GP as a stochastic language

I do not think that GP is a special case of GA. GA requires a fixed genotype -> phenotype encoding where the phenotypes are objects in the solution space e.g. function calls with certain argument tuples. Once you have fixed this mapping the algorithm acts on a discrete and finite solution space. Within the GP setting you manipulate the phenotypes directly and mostly on a functional expression level. GP is a stochastic method to create terms in a formal language consisting of some alphabet e.g. {1,x,y,sin,exp,log} and compositional operators e.g. {add,mul,compose}. The set of terms that can be created by GP is unbounded. That's the main reason why GP requires more runtime resources: the terms can grow arbitrary large and they usually do so. There is no intrisic criterion to cut the solution space down or partition it into regions.

Kay

You're correct (if I am)

My understanding is that GP is a special case of GA, so both statements of the quote (computational complexity and intractability) come as a surprise.

I believe your understanding is correct, and the distinction made between the two is due to historical reasons. My colleague has written a paper addressing this issue.

WHILE := FOR

From the paper:

Usually a maximum depth or size of tree is imposed in
GP to avoid memory overflow (caused by bloat).

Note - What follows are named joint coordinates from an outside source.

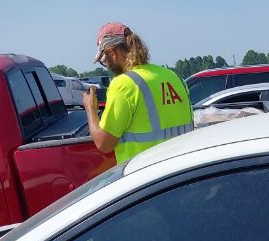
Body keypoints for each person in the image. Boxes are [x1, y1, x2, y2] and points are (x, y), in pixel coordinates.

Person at [83, 23, 193, 164]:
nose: (106, 66)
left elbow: (104, 144)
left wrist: (90, 108)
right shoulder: (174, 77)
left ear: (112, 53)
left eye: (103, 61)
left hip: (146, 175)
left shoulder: (123, 84)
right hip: (182, 171)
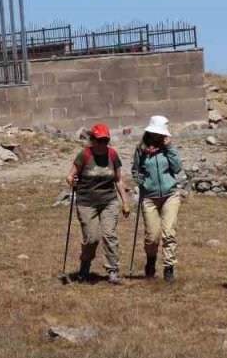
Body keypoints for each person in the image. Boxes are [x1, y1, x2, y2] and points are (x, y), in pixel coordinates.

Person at [64, 123, 131, 284]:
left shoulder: (112, 155)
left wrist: (125, 202)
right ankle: (85, 264)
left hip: (108, 201)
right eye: (99, 140)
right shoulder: (84, 155)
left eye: (105, 141)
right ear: (92, 140)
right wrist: (71, 181)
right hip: (87, 202)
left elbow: (119, 180)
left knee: (110, 235)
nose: (102, 144)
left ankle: (113, 269)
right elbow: (70, 175)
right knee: (91, 238)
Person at [133, 115, 183, 282]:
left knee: (169, 232)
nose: (159, 136)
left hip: (170, 195)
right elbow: (135, 169)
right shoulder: (141, 149)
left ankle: (169, 267)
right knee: (152, 236)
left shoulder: (168, 148)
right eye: (156, 133)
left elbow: (177, 168)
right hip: (149, 197)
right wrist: (141, 181)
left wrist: (171, 148)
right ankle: (151, 260)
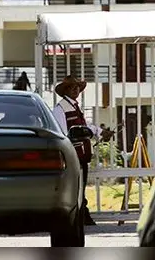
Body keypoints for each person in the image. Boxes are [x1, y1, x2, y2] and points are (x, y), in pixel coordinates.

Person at [52, 75, 99, 226]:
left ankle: (81, 214)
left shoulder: (74, 107)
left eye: (77, 87)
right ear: (65, 91)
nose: (75, 90)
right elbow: (63, 134)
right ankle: (80, 215)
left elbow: (85, 126)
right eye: (72, 87)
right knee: (77, 186)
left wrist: (99, 132)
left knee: (81, 185)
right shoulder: (60, 109)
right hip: (73, 154)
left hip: (82, 155)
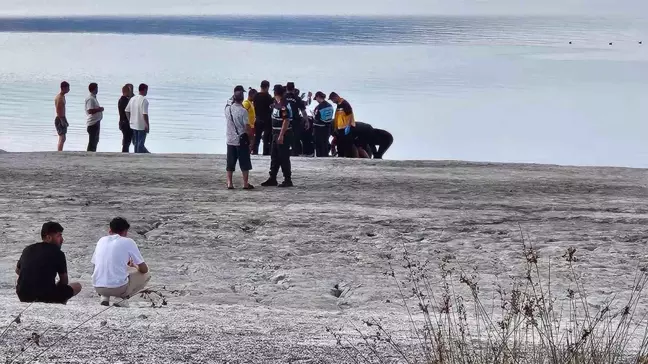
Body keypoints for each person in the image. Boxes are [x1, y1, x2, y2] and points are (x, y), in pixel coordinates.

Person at [15, 222, 82, 304]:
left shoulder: (28, 249)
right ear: (48, 237)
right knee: (77, 286)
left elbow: (17, 271)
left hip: (23, 295)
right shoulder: (58, 253)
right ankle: (61, 301)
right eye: (59, 236)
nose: (62, 240)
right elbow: (64, 281)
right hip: (46, 297)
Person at [92, 217, 151, 308]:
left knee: (114, 269)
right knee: (147, 274)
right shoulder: (128, 241)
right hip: (118, 288)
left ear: (110, 230)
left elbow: (95, 264)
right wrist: (134, 266)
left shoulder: (101, 240)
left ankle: (105, 297)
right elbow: (144, 269)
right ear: (125, 231)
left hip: (98, 287)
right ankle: (121, 299)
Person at [261, 84, 293, 188]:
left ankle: (287, 179)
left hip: (282, 134)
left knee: (283, 156)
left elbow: (286, 120)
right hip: (275, 133)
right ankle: (272, 178)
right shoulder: (276, 103)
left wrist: (281, 135)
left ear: (275, 92)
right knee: (274, 156)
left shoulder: (283, 105)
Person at [225, 90, 254, 190]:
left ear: (233, 98)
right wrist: (251, 139)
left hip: (230, 139)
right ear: (242, 99)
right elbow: (247, 127)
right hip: (241, 140)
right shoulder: (243, 111)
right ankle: (245, 183)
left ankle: (229, 183)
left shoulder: (227, 110)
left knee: (230, 162)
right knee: (244, 163)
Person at [285, 82, 309, 156]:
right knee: (295, 138)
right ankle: (295, 153)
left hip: (284, 120)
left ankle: (285, 152)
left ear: (286, 88)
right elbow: (303, 111)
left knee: (285, 136)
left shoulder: (283, 97)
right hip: (295, 121)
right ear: (293, 89)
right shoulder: (297, 98)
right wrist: (307, 121)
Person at [329, 92, 356, 158]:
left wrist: (348, 126)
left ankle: (349, 157)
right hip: (340, 128)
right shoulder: (339, 104)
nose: (333, 102)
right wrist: (336, 127)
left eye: (332, 100)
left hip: (346, 128)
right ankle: (341, 156)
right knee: (340, 145)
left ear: (336, 97)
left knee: (347, 144)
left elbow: (350, 115)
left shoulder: (345, 103)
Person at [126, 83, 150, 153]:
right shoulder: (144, 100)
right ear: (144, 90)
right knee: (140, 143)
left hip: (133, 124)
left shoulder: (133, 99)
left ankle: (136, 155)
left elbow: (127, 111)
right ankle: (143, 155)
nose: (147, 92)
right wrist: (147, 124)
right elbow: (145, 114)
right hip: (141, 125)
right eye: (146, 90)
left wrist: (130, 119)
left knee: (136, 143)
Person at [253, 81, 274, 155]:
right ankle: (266, 152)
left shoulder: (255, 96)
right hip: (266, 119)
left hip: (258, 118)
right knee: (266, 137)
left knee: (257, 137)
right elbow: (272, 107)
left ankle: (255, 152)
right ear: (267, 87)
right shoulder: (268, 96)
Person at [311, 91, 335, 157]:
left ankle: (319, 157)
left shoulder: (318, 107)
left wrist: (313, 116)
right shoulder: (330, 106)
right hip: (327, 127)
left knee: (318, 144)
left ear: (318, 97)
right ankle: (325, 155)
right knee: (325, 143)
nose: (317, 101)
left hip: (318, 128)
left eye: (316, 99)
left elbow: (316, 118)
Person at [85, 83, 104, 152]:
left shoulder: (93, 98)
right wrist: (99, 109)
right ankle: (90, 154)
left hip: (96, 121)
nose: (97, 90)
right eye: (97, 88)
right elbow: (90, 110)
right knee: (92, 141)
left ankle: (92, 152)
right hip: (93, 123)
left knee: (95, 140)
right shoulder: (90, 99)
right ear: (94, 89)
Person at [118, 84, 134, 153]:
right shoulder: (124, 101)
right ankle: (125, 153)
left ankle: (125, 152)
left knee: (127, 139)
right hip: (125, 123)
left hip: (123, 122)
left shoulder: (122, 100)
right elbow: (129, 109)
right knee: (127, 141)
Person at [54, 81, 70, 152]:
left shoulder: (62, 96)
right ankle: (59, 151)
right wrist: (62, 120)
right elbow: (58, 110)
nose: (68, 89)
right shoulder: (60, 98)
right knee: (62, 137)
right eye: (67, 88)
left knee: (63, 137)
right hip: (60, 118)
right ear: (63, 88)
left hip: (62, 117)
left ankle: (60, 150)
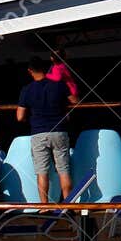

That's a funny argument. It's like asserting that FOR and WHILE are equivalent because with limited computer resources you can simulate each WHILE with a FOR, a sufficient enough loop parameter bound and a BREAK. Or one obtains that integrals are just finite sums because one cannot calculate infintitely many terms practically. Usually mathematicians look for somewhat more profound reasons before they equate things but boys who know typing on a computer keyboard may have a different attitude.

Kay

Garbage in - garbage out

Usually mathematicians look for somewhat more profound reasons before they equate things but boys who know typing on a computer keyboard may have a different attitude.
Validity of any statement of whether GA and GP are the same or not depends on their definitions. As there is no formal widely accepted definition of either GA or GP, I would not expect a formal proof of their relationship. Meanwhile, I agree, if you define GA to operate on a finite domain, and GP on an infinite (though countable) one, then they are different by definition. I suspect the author of the paper suggested to come to some other definitions.

To bring this more or less to PLT topic: it looks like Evolutionary Computation (EC) community might benefit from cooperation with PLT community - denotational semantics alone could bring at least a unification of vocabulary. Acquiring a taste for category theory may be a useful side effect as well. Applications of metaprogramming ideas look promising.

On the other hand I believe EC people have a lot of great ideas just waiting to be generalized in context of PLT.

my (amateur, non-biologist) u

my (amateur, non-biologist) understanding is that the solutions that evolution "arrives at" are often rather ad-hoc and, from a mathematical point of view, quite inelegant. so while arbitrary limits on depths of recursion (or the need for a stack at all) might disturb a mathematician of delicate sensibilities, that doesn't mean that it won't work.